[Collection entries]
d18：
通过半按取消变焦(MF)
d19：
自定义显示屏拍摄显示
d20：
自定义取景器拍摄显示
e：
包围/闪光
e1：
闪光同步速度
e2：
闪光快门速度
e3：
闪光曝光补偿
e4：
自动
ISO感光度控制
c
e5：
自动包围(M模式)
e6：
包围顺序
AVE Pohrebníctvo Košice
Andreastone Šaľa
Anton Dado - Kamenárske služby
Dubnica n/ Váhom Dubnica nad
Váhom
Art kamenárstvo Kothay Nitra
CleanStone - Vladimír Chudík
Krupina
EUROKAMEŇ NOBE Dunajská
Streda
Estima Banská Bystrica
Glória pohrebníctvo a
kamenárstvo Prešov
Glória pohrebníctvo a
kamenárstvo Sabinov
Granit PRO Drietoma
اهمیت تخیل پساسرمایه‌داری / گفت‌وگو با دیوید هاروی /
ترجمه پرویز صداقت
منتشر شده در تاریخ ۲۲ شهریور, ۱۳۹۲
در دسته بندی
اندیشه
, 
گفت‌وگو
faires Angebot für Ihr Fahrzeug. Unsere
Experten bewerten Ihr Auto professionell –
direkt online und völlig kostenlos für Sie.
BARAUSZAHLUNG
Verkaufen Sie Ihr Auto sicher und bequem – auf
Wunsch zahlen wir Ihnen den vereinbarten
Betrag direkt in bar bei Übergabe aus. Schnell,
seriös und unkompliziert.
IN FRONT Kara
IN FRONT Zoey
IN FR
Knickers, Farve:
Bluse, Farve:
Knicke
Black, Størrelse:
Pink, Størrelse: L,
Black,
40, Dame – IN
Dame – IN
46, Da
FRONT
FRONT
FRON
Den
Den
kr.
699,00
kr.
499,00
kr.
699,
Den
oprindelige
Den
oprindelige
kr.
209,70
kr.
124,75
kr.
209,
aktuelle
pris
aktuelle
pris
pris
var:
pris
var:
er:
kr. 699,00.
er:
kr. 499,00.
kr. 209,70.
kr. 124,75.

• _Exercise aim_
Show each line of the material that contains the word "Auto".

• _Expected output_
Experten bewerten Ihr Auto professionell –
Verkaufen Sie Ihr Auto sicher und bequem – auf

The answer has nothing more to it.